**Your instructions:** Identify each line below containing the string "reveals" and copy it.

/---

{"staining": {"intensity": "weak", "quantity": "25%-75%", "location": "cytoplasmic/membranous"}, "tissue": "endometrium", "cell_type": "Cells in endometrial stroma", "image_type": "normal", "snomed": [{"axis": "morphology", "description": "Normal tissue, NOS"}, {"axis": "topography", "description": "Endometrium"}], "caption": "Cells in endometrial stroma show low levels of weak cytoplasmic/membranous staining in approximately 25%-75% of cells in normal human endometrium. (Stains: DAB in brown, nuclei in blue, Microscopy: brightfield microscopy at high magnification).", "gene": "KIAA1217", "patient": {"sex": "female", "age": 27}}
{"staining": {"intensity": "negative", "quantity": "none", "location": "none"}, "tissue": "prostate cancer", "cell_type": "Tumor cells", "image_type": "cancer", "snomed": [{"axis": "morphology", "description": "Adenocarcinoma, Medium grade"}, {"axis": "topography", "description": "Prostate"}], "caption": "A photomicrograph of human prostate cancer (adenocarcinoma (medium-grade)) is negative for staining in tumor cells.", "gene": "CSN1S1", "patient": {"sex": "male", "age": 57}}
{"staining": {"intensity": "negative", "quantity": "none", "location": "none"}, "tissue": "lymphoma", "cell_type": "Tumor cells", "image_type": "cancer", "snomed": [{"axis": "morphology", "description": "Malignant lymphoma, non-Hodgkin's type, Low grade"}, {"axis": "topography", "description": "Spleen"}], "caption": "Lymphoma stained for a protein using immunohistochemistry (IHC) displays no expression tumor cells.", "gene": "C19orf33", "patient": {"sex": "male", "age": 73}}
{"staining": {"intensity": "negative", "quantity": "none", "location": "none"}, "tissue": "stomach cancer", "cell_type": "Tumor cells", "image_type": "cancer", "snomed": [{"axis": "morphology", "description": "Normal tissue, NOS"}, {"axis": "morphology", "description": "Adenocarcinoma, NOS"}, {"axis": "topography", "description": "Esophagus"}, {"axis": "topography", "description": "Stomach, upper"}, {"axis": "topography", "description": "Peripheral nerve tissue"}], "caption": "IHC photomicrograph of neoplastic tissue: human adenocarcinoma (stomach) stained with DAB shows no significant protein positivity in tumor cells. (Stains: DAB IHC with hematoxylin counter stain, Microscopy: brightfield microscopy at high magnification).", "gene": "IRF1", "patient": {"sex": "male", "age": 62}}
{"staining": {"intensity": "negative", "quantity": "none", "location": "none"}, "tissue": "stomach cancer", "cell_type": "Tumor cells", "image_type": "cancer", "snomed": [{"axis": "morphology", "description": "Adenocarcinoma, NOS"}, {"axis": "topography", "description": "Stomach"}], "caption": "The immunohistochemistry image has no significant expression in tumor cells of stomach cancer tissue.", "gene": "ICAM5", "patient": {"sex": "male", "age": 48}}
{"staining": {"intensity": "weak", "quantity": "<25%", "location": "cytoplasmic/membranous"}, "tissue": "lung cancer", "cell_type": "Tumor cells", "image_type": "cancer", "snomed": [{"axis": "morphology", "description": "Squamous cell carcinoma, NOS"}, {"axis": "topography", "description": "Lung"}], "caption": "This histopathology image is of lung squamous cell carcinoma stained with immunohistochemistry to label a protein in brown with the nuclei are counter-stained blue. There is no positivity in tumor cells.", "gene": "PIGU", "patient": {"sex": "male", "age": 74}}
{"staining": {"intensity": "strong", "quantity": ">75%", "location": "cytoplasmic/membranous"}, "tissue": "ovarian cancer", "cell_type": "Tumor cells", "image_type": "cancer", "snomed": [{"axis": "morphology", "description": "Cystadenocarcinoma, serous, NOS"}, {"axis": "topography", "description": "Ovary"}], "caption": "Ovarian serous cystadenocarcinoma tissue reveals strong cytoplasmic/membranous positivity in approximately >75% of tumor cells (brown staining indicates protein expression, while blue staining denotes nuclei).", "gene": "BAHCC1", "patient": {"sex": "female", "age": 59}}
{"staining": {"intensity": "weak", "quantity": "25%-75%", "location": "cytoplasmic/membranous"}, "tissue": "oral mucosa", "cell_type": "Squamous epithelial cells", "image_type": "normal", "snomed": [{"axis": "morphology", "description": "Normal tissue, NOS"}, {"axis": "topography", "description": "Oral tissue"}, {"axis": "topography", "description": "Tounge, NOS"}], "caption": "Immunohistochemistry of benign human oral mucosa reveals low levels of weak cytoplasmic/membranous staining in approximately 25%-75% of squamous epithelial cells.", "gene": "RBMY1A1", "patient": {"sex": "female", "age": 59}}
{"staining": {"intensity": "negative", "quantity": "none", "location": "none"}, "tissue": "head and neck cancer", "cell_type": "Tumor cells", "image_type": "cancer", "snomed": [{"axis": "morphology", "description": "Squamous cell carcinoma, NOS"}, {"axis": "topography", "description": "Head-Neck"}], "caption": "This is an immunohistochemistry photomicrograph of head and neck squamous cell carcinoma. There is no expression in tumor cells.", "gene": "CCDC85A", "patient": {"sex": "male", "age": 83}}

\---

**Answer to this exercise:**
{"staining": {"intensity": "strong", "quantity": ">75%", "location": "cytoplasmic/membranous"}, "tissue": "ovarian cancer", "cell_type": "Tumor cells", "image_type": "cancer", "snomed": [{"axis": "morphology", "description": "Cystadenocarcinoma, serous, NOS"}, {"axis": "topography", "description": "Ovary"}], "caption": "Ovarian serous cystadenocarcinoma tissue reveals strong cytoplasmic/membranous positivity in approximately >75% of tumor cells (brown staining indicates protein expression, while blue staining denotes nuclei).", "gene": "BAHCC1", "patient": {"sex": "female", "age": 59}}
{"staining": {"intensity": "weak", "quantity": "25%-75%", "location": "cytoplasmic/membranous"}, "tissue": "oral mucosa", "cell_type": "Squamous epithelial cells", "image_type": "normal", "snomed": [{"axis": "morphology", "description": "Normal tissue, NOS"}, {"axis": "topography", "description": "Oral tissue"}, {"axis": "topography", "description": "Tounge, NOS"}], "caption": "Immunohistochemistry of benign human oral mucosa reveals low levels of weak cytoplasmic/membranous staining in approximately 25%-75% of squamous epithelial cells.", "gene": "RBMY1A1", "patient": {"sex": "female", "age": 59}}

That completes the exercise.